▶ **Instructions for the task**: Rewrite the material, starting at its first line and ending at the line that contains "Reading right to", with "categories" changed to "groups" and nothing else altered. Leave the pictures out of your answer.

▶ **Information given**:
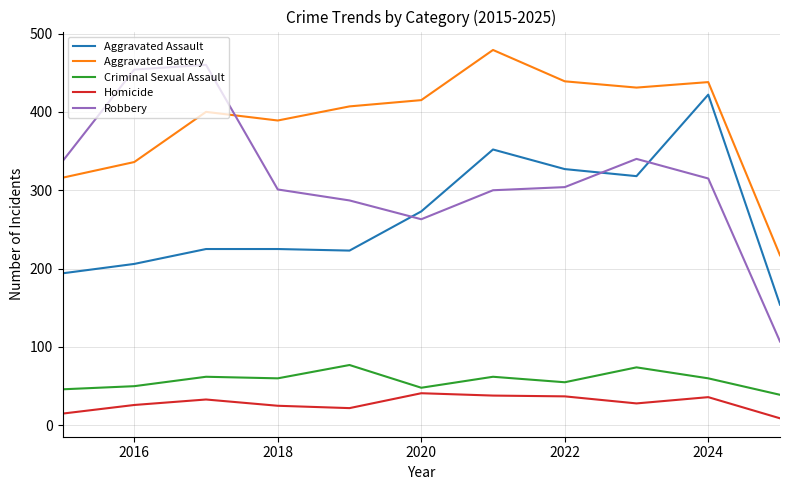

Which series has the largest total across all categories?

Aggravated Battery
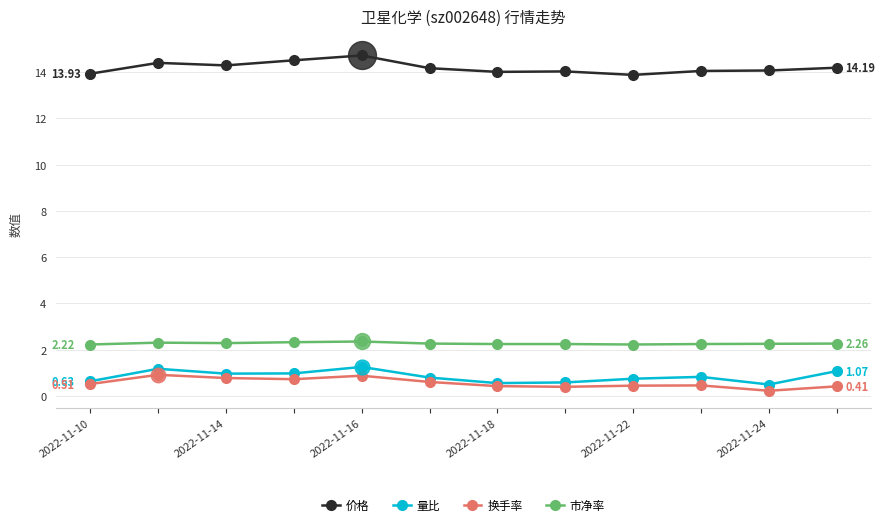

At how many categories does at least one series exceed 8?

12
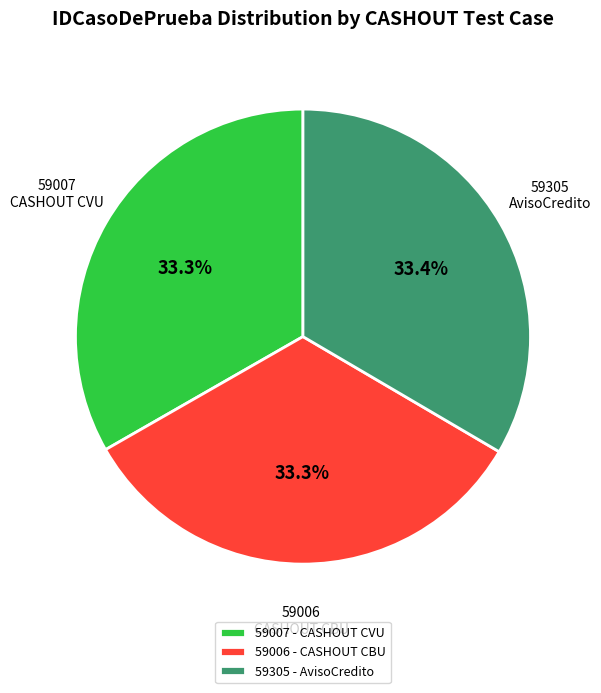

Is 59006 the majority of the pie?

No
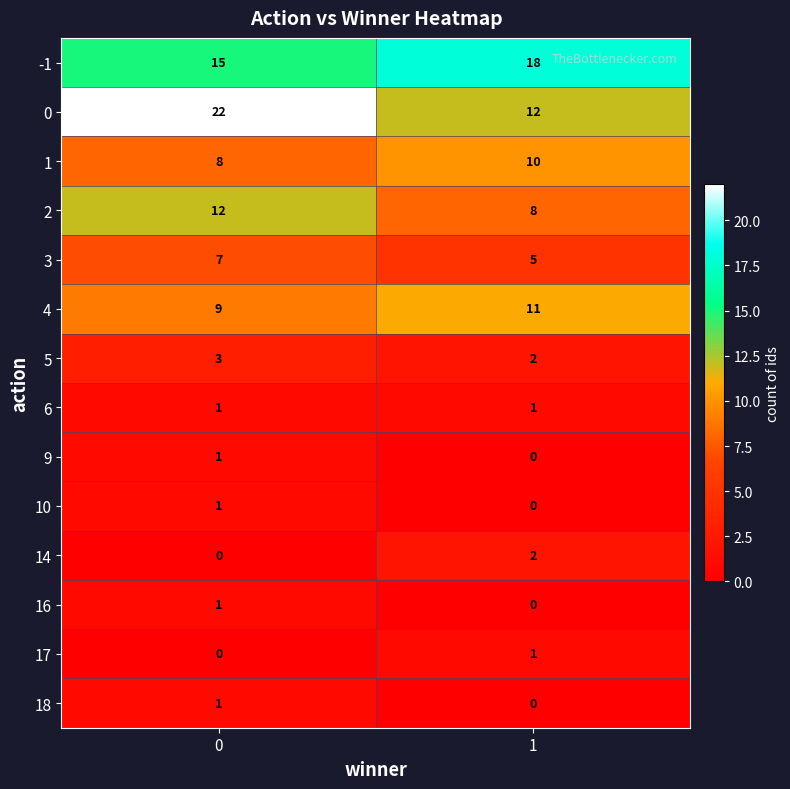

Reading right to left, extract all data points from this chart.

-1: 1=18	0=15
0: 1=12	0=22
1: 1=10	0=8
2: 1=8	0=12
3: 1=5	0=7
4: 1=11	0=9
5: 1=2	0=3
6: 1=1	0=1
9: 1=0	0=1
10: 1=0	0=1
14: 1=2	0=0
16: 1=0	0=1
17: 1=1	0=0
18: 1=0	0=1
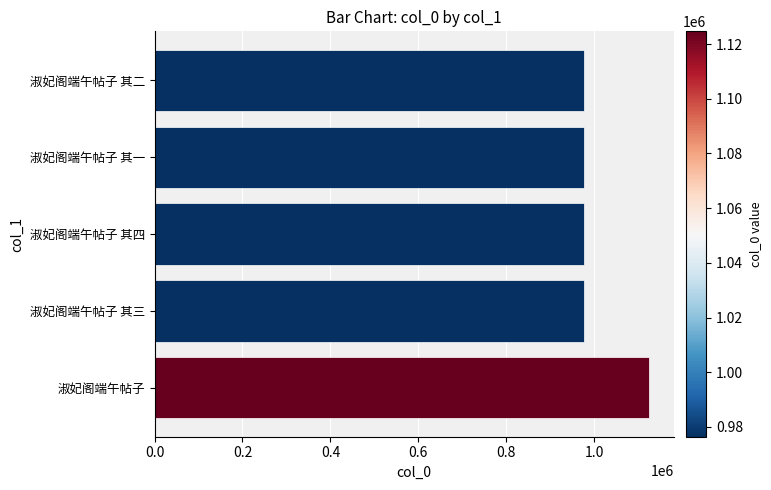

What is the ratio of the value at 淑妃阁端午帖子 其四 to the value at 淑妃阁端午帖子 其二?

1.0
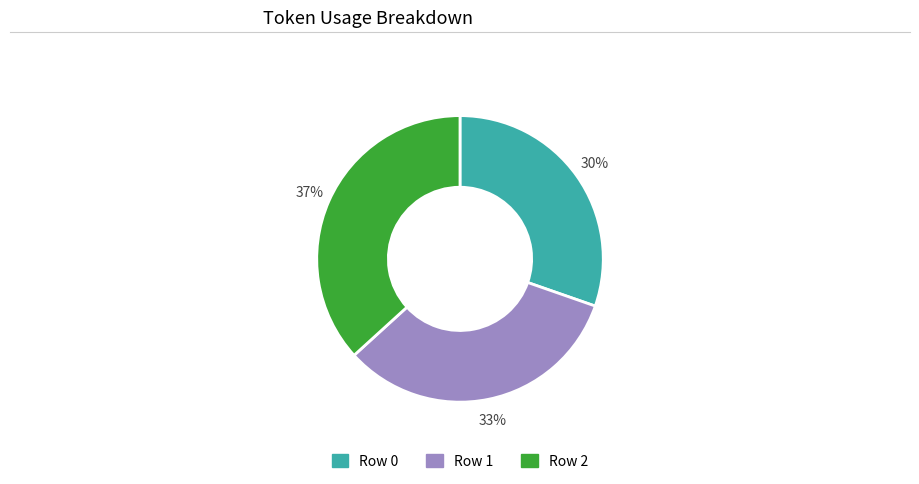

To the nearest percent, what is the average slice percentage?

33%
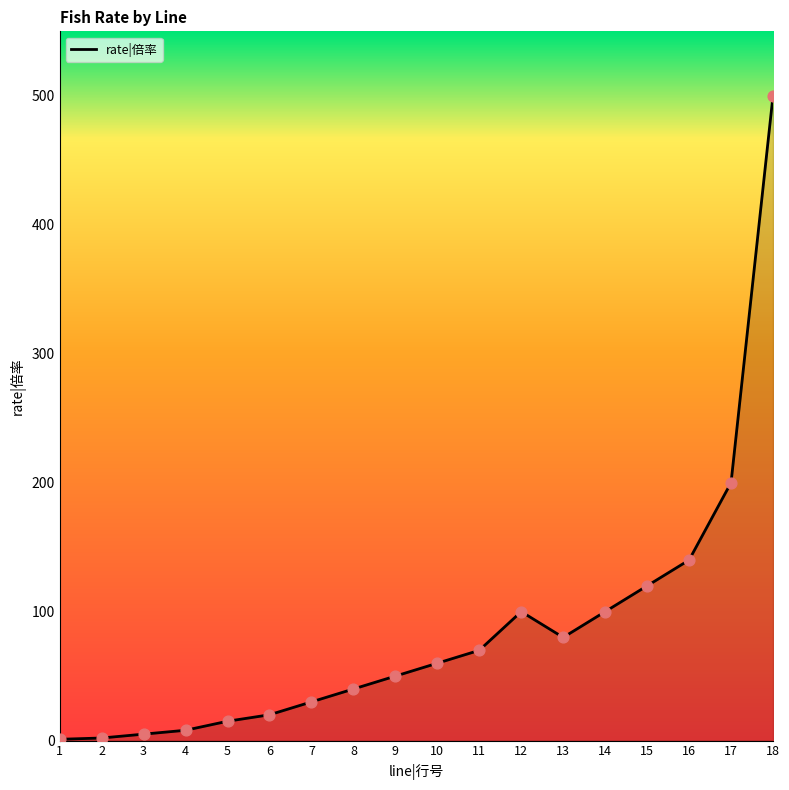

What is the change in value from 10 to 12?

+40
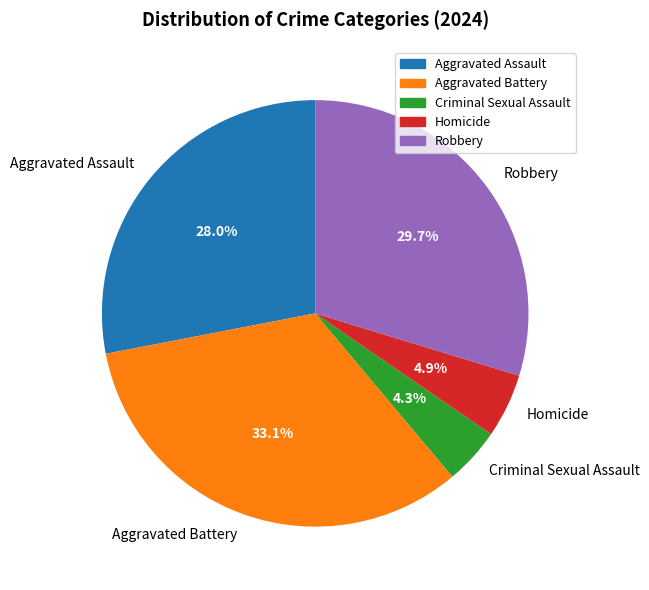

Rank the categories by value from lowest to highest.

Criminal Sexual Assault, Homicide, Aggravated Assault, Robbery, Aggravated Battery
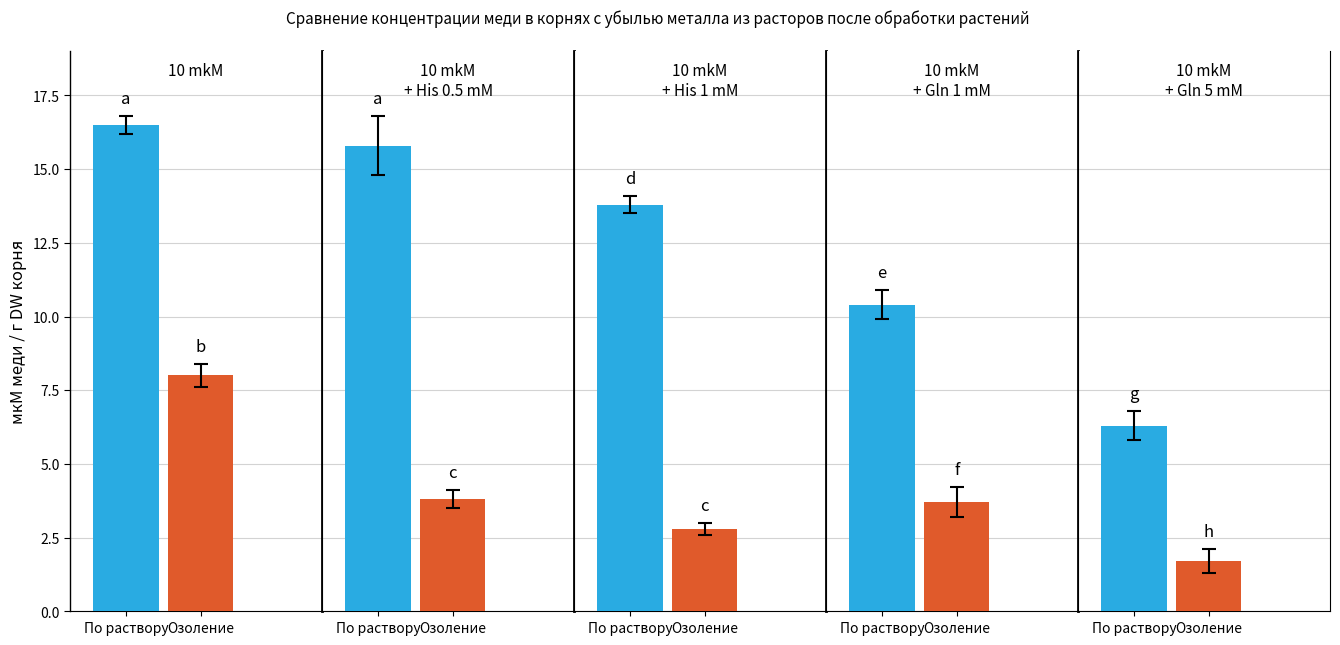

Rank the series at 0 from lowest to highest value.

Озоление, По раствору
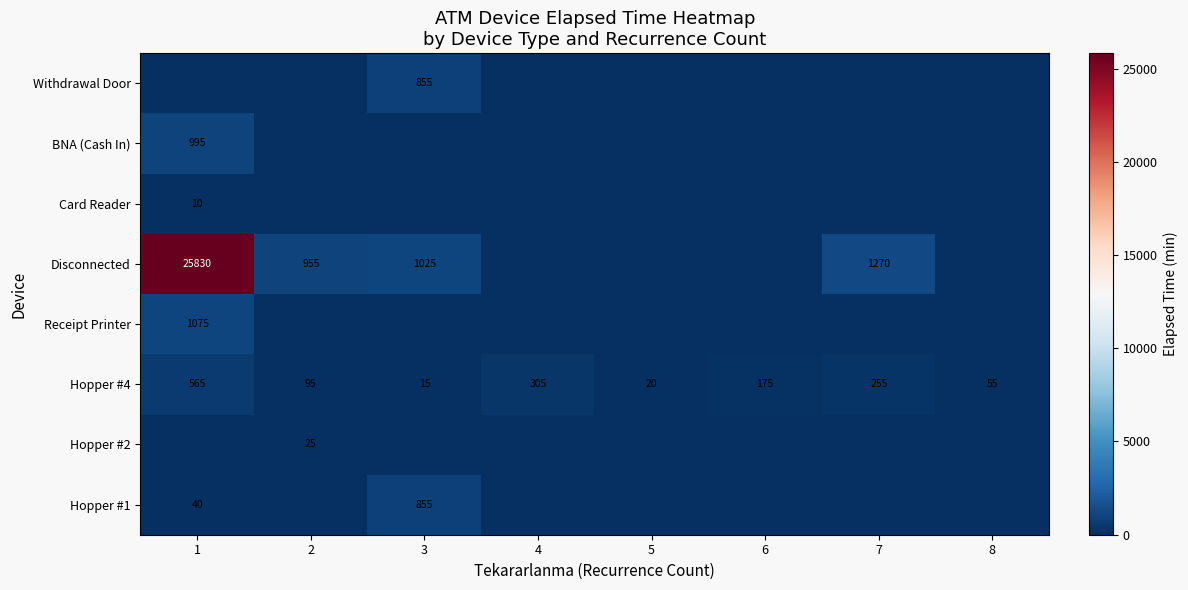

What is the spread (max minus min) of values at 5?

20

▶ **Completed exercise**:
Which series has the largest total across all groups?

Aggravated Battery

At how many groups does at least one series exceed 8?

12

Is 59006 the majority of the pie?

No

Reading right to left, extract all data points from this chart.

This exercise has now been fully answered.